Twitter: @luisbutto3


Las interpretaciones en positivo y los argumentos justificativos esgrimidos en torno a la militarada acontecida el 4 de febrero de 1992 (reedición: 27 de noviembre de igual año) son, cuando menos, conceptualmente endebles, políticamente atrabiliarias y éticamente indefendibles. Es así, no solo por los perniciosos impactos generados sobre la sociedad venezolana en las décadas siguientes por la ocurrencia de un hecho de estas características, sino también, y es lo más importante, por lo que en esencia traduce el desarrollo de acciones militares de este tenor.

Enunciado A: Reproduce del fragmento sobre la militarada de 1992 el tramo que va desde "Las interpretaciones en" hasta "de este tenor.".
Enunciado B: Según el fragmento sobre la militarada de 1992, ¿en qué fecha tuvo lugar su reedición?
Las filas proceden de una fuente distinta a la del fragmento.

Datos sin procesar:
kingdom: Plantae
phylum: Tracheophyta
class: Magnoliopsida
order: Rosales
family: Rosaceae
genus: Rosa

* * *

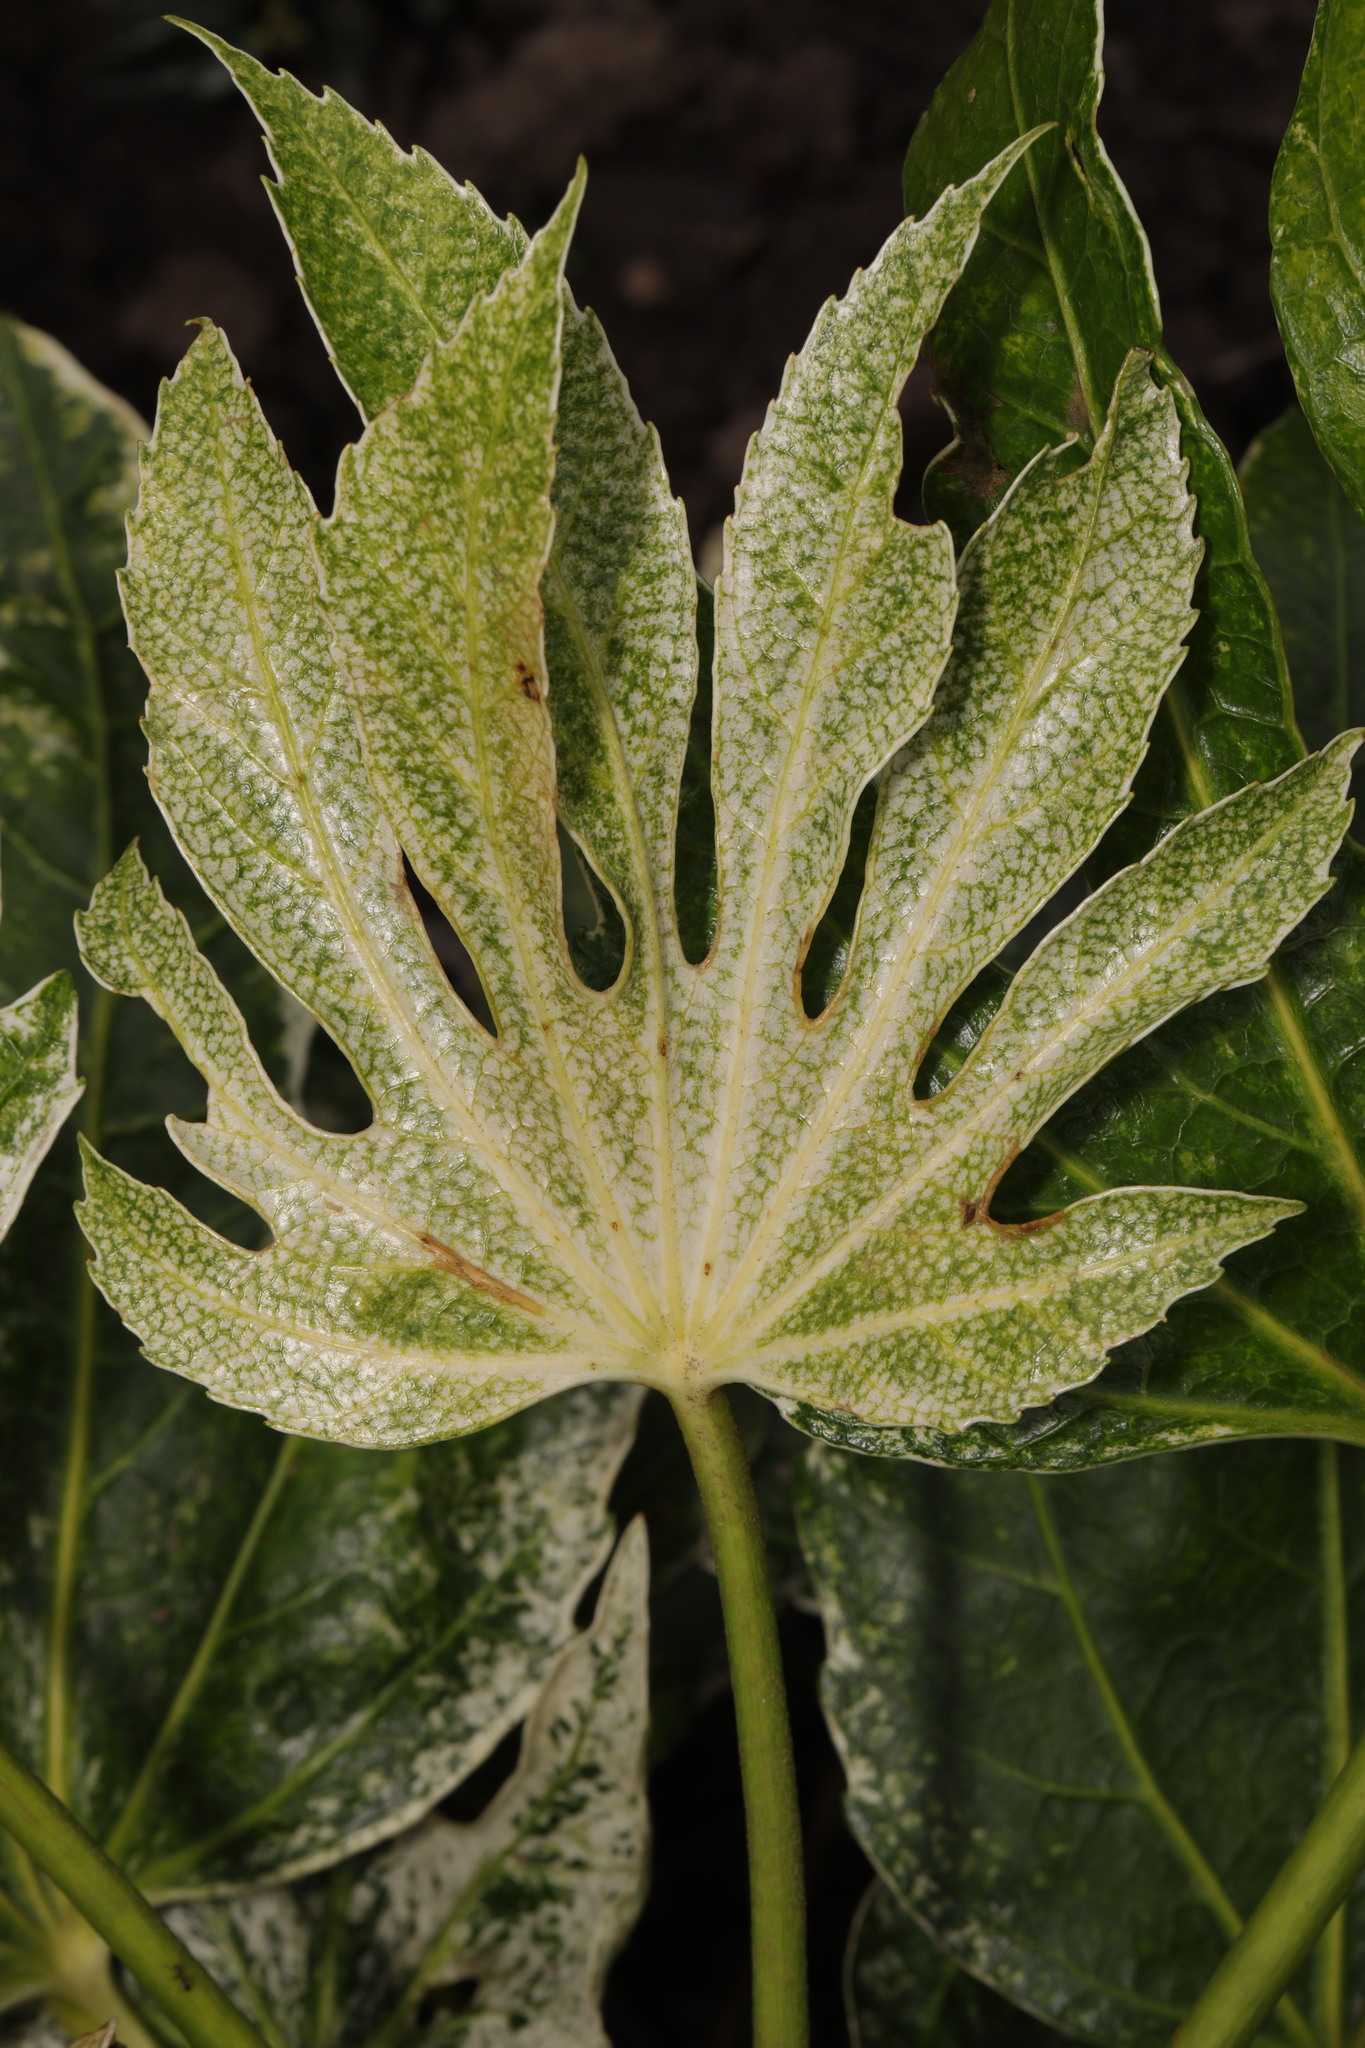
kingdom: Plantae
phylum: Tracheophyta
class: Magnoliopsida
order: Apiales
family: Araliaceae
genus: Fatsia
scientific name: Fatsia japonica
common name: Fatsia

--

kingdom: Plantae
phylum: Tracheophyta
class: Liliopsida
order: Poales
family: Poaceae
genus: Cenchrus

Resultado A:
Las interpretaciones en positivo y los argumentos justificativos esgrimidos en torno a la militarada acontecida el 4 de febrero de 1992 (reedición: 27 de noviembre de igual año) son, cuando menos, conceptualmente endebles, políticamente atrabiliarias y éticamente indefendibles. Es así, no solo por los perniciosos impactos generados sobre la sociedad venezolana en las décadas siguientes por la ocurrencia de un hecho de estas características, sino también, y es lo más importante, por lo que en esencia traduce el desarrollo de acciones militares de este tenor.

Resultado B: El 27 de noviembre de 1992.